• [ZADANIE]: Skopiuj dosłownie fragment poniższego tekstu o łączeniu białka z innymi składnikami, zaczynając od słów „Biało i białko” i kończąc na słowach „zakłócić trawienie białka.”.


Biało i białko
Kolejnym zestawem, którego nie powinniśmy stosować, jest połączenie dwóch źródeł białka, np. mleka z mięsem lub jajkami. Powodowane jest to intensywnością działania enzymów podczas kolejnych etapów trawienia. W przypadku mięsa najwięcej enzymów uruchamia się w pierwszej godzinie trawienia, a mleka w ostatniej. Dlatego, jeżeli już spożywamy białko, najlepiej niech będzie to jeden jego rodzaj.

Białko i kwas
Kiedy jednocześnie spożywamy białka i kwasy, następuje zahamowanie wydzielania kwasu solnego, który pobudza wytwarzanie pepsyny, trawiącej białko, w przypadku jego braku, nie następuje trawienie. Tak więc nawet niewielka ilość soku pomarańczowego może zakłócić trawienie białka.

Białko i tłuszcz
Tłuszcz wpływa hamująco na wydzielanie soków żołądkowych. Spożycie go powoduje zmniejszenie poziomu kwasu solnego i pepsyny, a co za tym idzie uśpienie trawienia na kilka godzin. Białko połączone z tłuszczem nie trawi się więc prawidłowo, przez co po raz kolejny gnije, zbyt długo zalegając w naszym organizmie.

Białko i cukier
Każdy rodzaj cukru hamuje wydzielanie soków żołądkowych. Spowodowane jest to faktem, iż cukier nie jest trawiony ani w jamie ustnej, ani w żołądku, przedostając się bezpośrednio do jelita cienkiego, gdzie zostaje strawiony i wchłonięty. Spożywanie go w połączeniu lub w niedługim czasie po zjedzeniu np. mięsa hamuje proces trawienia białka, a dodatkowo uniemożliwia przemieszczenie się cukru do jelita, przez co pozostaje on w żołądku i zaczyna fermentować. Powinniśmy więc unikać łączenia cukrów i białek podczas jednego posiłku oraz zrezygnować z jedzenia deserów bezpośrednio po nominalnym posiłku.

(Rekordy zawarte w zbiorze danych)
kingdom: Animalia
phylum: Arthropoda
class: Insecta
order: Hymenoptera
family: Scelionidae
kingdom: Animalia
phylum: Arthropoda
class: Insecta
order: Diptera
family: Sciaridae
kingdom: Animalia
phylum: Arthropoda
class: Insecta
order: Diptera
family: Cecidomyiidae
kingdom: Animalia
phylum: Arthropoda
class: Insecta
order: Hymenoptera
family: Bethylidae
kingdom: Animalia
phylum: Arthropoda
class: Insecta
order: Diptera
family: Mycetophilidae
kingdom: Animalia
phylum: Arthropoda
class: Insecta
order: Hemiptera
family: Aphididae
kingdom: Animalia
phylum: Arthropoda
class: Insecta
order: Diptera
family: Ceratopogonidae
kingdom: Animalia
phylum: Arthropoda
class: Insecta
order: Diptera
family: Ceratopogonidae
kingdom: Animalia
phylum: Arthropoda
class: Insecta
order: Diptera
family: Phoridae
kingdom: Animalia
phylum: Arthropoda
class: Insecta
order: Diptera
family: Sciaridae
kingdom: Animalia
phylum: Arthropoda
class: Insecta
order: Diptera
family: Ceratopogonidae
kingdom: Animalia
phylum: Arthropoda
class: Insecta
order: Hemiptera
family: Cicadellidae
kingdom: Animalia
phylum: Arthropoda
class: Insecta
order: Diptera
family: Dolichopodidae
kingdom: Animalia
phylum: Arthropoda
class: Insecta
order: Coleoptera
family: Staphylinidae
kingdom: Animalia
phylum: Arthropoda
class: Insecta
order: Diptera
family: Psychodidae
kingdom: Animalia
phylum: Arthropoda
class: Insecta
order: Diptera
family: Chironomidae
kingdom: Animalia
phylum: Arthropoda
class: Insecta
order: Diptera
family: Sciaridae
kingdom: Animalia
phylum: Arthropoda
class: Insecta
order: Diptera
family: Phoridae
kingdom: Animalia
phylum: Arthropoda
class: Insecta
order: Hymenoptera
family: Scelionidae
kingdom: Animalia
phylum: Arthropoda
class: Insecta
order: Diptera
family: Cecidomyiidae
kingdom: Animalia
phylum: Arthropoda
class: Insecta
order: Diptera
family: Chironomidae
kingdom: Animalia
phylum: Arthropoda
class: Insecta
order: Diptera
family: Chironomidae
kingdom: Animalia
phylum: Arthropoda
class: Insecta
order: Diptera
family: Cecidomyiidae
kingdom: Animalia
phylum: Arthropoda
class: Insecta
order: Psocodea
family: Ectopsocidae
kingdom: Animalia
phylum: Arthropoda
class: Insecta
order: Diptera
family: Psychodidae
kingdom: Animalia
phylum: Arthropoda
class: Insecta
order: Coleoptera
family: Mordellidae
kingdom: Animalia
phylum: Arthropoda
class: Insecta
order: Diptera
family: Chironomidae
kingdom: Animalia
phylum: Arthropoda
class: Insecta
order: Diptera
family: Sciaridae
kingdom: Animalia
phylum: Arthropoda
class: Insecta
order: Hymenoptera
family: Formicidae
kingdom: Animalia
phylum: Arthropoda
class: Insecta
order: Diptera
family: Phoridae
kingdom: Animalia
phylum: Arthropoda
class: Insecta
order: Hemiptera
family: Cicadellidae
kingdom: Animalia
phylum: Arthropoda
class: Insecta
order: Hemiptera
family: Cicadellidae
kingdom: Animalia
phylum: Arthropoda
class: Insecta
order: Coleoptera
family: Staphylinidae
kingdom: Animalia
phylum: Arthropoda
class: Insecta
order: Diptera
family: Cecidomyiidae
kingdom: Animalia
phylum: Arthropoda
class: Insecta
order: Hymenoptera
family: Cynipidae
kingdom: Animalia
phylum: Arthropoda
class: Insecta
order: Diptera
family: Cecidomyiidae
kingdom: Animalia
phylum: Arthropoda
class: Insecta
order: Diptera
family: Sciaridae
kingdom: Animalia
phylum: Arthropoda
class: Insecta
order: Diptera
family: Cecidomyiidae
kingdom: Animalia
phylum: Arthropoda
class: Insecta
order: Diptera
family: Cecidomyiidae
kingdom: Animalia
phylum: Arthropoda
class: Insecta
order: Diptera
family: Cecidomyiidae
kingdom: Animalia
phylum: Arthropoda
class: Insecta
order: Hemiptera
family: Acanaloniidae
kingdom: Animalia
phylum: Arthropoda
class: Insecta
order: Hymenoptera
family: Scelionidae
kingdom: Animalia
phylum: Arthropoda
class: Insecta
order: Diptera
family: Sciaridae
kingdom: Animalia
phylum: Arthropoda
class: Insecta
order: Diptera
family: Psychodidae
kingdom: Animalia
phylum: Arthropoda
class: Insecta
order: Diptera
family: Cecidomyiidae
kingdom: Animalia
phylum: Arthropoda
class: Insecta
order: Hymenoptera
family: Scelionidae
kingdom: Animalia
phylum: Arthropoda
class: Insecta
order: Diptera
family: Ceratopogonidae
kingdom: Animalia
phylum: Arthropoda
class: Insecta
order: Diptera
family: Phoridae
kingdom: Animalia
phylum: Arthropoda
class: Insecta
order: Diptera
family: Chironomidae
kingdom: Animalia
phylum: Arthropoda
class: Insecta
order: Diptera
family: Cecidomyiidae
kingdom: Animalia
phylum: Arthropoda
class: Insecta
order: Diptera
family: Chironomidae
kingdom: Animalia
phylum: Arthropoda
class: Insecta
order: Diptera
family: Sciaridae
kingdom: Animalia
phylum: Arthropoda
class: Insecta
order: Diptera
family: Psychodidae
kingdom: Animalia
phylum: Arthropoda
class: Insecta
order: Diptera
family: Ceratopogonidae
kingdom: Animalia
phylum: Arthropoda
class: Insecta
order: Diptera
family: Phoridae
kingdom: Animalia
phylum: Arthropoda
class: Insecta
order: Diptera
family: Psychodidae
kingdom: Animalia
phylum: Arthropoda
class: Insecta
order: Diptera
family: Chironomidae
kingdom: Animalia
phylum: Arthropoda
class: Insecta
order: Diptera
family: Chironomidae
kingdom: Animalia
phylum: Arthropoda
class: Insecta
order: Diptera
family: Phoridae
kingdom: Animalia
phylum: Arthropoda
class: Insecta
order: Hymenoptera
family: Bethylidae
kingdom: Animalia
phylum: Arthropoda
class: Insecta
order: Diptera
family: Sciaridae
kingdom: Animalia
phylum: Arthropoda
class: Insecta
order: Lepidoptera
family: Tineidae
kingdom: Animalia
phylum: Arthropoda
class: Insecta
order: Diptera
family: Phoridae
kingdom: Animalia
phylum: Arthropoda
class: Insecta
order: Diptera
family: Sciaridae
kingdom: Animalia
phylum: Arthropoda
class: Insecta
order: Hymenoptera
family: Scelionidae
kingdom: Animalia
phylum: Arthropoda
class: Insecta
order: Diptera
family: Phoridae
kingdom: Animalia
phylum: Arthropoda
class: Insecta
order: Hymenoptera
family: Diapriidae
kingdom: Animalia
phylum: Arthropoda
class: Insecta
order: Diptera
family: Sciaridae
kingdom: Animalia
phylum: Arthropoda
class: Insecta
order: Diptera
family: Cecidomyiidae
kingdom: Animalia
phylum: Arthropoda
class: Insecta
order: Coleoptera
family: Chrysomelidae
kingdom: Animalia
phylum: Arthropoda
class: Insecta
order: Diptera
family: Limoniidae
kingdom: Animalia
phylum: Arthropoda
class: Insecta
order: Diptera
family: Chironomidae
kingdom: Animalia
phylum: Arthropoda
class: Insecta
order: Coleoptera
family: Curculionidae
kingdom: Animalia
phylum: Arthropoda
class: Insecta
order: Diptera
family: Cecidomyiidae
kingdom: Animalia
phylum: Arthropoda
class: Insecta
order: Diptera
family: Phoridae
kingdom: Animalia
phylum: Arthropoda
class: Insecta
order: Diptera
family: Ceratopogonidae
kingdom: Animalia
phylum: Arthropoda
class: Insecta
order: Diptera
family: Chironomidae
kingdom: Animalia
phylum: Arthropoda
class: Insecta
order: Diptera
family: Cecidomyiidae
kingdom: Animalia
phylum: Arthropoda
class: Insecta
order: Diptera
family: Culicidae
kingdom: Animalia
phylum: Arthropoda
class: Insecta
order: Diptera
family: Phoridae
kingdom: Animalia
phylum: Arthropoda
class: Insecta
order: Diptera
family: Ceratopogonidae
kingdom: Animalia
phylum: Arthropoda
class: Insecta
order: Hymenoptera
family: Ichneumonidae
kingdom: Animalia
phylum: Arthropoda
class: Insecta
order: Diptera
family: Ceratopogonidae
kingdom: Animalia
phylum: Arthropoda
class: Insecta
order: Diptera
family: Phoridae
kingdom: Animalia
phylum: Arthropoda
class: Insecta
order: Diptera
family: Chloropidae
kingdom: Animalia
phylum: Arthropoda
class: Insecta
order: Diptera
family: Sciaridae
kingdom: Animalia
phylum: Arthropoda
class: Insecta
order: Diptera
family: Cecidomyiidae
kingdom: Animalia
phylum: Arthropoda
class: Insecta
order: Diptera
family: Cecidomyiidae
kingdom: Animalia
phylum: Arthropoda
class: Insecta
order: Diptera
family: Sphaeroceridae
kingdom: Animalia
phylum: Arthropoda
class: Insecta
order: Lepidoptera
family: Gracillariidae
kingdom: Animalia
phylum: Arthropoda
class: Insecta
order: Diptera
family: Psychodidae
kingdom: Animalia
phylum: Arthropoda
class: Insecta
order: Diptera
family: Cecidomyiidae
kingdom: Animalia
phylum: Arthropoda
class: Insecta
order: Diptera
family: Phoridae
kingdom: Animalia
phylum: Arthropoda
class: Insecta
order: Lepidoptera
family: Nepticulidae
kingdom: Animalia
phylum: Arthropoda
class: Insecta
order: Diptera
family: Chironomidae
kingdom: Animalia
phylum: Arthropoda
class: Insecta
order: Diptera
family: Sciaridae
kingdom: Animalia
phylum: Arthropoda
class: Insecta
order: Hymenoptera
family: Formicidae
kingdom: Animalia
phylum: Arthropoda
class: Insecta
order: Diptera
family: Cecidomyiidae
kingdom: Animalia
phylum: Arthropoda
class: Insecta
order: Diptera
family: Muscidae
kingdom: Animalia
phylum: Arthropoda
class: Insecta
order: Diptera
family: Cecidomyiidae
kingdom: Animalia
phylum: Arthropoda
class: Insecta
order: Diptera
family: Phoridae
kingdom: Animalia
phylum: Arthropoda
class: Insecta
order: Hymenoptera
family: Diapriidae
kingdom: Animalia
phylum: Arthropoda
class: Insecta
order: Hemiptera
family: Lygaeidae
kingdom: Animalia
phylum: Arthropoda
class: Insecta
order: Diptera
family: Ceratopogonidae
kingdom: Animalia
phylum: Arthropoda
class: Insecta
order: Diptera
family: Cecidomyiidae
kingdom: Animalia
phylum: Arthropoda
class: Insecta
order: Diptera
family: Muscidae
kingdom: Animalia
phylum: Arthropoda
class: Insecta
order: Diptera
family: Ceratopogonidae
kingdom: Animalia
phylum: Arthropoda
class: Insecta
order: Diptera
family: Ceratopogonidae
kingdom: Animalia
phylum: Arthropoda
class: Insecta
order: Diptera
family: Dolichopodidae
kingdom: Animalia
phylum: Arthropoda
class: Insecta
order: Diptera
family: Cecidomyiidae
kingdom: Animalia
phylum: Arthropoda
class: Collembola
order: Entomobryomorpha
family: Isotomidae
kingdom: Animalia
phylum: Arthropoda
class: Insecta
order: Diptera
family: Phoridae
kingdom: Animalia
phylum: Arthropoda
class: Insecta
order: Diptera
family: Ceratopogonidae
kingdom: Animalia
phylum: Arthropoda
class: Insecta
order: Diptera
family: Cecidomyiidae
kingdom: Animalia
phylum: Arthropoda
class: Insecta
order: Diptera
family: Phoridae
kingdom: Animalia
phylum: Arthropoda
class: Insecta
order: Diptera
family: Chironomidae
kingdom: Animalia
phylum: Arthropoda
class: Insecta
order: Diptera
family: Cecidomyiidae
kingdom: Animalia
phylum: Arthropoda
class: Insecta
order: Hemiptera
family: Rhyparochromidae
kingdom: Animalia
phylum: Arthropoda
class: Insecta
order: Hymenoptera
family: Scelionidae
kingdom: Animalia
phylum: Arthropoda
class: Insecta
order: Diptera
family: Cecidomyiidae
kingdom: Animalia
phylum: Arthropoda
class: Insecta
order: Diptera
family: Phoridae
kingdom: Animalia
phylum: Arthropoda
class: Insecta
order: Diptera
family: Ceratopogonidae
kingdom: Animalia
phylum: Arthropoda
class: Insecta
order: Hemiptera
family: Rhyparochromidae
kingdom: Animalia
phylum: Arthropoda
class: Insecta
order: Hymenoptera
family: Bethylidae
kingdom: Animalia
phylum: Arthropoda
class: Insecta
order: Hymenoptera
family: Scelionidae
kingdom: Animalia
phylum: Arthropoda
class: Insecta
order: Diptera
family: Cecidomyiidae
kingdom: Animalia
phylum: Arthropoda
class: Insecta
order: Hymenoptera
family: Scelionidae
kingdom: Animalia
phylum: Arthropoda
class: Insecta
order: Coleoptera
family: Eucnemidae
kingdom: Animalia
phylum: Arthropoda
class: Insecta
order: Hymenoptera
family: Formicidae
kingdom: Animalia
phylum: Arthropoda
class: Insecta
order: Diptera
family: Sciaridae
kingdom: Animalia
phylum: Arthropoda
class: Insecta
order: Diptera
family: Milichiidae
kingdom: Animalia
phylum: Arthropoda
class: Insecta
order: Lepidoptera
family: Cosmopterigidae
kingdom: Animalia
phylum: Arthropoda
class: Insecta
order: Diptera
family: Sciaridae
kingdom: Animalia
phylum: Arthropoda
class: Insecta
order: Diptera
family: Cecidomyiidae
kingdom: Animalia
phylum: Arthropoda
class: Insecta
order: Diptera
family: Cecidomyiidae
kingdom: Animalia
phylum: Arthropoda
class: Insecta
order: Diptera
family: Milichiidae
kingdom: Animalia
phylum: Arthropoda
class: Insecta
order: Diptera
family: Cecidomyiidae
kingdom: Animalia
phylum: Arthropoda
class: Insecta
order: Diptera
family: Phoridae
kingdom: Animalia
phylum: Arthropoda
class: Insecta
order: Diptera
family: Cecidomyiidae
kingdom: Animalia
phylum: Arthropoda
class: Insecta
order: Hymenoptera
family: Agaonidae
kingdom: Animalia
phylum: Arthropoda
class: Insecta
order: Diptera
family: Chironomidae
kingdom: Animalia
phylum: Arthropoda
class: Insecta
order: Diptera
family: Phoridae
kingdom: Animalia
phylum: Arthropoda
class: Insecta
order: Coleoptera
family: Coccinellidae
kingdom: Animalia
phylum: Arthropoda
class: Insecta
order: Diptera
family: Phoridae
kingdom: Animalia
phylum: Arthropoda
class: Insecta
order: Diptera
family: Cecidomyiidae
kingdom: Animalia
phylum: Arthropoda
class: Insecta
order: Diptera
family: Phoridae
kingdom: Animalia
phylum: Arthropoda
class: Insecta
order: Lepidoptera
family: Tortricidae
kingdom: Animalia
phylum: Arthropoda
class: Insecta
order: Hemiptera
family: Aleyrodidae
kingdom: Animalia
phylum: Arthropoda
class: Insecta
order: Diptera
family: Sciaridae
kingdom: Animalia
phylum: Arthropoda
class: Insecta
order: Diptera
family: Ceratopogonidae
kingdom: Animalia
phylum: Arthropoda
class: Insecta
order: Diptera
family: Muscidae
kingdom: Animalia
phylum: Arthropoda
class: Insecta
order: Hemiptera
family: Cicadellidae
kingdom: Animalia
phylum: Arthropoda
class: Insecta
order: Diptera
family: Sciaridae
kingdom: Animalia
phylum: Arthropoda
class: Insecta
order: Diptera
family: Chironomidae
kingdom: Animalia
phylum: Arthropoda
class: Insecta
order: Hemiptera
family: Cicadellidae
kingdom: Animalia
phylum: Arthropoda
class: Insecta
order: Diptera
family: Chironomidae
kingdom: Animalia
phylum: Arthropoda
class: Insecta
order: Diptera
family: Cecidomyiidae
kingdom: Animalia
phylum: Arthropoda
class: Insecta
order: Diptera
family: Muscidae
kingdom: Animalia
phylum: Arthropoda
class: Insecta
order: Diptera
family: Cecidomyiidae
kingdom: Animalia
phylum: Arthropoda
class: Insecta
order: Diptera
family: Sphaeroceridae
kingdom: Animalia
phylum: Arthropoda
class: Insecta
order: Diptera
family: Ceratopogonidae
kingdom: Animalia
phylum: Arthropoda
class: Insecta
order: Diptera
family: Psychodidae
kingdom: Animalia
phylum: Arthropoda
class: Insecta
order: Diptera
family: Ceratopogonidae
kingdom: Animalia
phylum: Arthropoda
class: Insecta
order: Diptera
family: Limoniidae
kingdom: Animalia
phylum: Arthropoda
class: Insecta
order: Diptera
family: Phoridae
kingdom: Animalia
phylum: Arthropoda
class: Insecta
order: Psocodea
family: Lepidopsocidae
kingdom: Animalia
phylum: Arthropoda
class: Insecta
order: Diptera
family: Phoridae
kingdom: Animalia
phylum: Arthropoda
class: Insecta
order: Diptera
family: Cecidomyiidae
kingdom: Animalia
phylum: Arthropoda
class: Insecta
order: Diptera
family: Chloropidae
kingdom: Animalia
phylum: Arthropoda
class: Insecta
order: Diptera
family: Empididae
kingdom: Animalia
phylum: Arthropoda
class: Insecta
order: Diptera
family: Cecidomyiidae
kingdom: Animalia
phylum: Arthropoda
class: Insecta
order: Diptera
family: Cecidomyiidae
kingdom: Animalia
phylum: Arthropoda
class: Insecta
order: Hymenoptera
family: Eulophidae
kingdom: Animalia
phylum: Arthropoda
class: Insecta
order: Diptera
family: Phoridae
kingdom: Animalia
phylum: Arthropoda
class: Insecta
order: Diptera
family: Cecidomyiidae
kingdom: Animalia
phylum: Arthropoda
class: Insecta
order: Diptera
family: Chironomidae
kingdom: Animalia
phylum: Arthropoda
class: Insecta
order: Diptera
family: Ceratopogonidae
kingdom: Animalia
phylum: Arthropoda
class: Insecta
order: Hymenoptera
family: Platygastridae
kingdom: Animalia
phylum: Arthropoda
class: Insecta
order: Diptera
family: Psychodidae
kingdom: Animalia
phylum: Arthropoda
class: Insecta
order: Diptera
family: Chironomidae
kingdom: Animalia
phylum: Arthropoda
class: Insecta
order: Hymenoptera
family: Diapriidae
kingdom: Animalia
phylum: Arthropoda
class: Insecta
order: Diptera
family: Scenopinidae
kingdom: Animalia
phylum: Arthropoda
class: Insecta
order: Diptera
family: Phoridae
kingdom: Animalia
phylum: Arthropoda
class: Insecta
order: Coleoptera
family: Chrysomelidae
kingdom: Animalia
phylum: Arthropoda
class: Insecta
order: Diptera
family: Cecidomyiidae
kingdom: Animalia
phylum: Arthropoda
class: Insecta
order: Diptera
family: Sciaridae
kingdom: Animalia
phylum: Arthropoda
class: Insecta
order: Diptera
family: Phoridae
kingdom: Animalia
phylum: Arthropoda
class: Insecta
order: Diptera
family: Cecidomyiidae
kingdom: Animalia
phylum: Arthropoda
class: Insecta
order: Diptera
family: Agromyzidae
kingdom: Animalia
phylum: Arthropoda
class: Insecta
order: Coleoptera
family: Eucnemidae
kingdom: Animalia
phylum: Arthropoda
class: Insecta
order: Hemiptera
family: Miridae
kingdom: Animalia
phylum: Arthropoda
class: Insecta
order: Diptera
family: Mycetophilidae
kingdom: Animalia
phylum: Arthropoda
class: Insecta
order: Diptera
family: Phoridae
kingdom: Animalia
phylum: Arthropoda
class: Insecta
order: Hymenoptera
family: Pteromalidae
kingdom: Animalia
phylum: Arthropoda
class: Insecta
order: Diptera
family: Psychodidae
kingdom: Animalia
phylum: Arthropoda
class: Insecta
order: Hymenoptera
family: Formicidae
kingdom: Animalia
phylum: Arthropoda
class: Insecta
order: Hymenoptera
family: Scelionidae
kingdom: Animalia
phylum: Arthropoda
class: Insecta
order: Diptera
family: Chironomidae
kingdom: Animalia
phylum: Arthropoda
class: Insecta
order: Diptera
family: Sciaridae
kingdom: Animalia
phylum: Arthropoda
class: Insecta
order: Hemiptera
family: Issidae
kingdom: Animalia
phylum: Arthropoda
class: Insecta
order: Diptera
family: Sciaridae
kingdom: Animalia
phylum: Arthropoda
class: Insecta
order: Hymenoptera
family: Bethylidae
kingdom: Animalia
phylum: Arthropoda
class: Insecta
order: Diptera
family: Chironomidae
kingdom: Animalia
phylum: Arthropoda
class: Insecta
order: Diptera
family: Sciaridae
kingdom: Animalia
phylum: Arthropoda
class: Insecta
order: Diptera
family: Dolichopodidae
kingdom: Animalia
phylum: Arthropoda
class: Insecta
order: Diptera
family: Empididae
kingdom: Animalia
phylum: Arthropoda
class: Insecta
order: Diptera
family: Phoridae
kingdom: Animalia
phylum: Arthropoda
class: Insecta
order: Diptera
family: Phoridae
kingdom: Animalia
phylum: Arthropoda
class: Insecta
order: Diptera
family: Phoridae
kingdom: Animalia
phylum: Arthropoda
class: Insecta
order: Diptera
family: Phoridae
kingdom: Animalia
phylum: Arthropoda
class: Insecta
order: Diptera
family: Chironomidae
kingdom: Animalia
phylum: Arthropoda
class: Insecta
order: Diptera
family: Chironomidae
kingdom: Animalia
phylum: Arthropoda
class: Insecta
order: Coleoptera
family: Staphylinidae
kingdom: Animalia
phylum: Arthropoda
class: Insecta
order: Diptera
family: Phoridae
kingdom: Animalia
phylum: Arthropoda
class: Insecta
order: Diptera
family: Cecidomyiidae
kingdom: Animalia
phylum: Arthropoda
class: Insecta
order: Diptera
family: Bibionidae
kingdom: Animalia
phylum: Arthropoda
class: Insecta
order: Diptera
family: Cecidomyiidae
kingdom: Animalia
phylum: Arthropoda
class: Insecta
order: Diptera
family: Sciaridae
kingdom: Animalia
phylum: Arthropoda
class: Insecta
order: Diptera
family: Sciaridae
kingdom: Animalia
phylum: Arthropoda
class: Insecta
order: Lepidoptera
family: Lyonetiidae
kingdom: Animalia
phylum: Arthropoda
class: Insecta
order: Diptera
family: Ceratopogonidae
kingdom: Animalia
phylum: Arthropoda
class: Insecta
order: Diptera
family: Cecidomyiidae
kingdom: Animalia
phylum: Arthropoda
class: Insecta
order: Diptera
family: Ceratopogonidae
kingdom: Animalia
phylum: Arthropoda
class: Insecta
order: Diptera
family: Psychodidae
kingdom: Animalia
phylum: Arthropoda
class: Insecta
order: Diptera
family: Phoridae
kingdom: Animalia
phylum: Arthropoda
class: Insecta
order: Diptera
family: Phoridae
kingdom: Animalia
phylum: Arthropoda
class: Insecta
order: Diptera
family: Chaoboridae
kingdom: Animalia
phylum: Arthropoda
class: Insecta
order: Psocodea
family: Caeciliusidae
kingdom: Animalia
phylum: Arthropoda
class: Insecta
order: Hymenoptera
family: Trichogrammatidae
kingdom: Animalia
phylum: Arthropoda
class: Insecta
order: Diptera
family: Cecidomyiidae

• [MIEJSCE NA ODPOWIEDŹ]:
Biało i białko
Kolejnym zestawem, którego nie powinniśmy stosować, jest połączenie dwóch źródeł białka, np. mleka z mięsem lub jajkami. Powodowane jest to intensywnością działania enzymów podczas kolejnych etapów trawienia. W przypadku mięsa najwięcej enzymów uruchamia się w pierwszej godzinie trawienia, a mleka w ostatniej. Dlatego, jeżeli już spożywamy białko, najlepiej niech będzie to jeden jego rodzaj.

Białko i kwas
Kiedy jednocześnie spożywamy białka i kwasy, następuje zahamowanie wydzielania kwasu solnego, który pobudza wytwarzanie pepsyny, trawiącej białko, w przypadku jego braku, nie następuje trawienie. Tak więc nawet niewielka ilość soku pomarańczowego może zakłócić trawienie białka.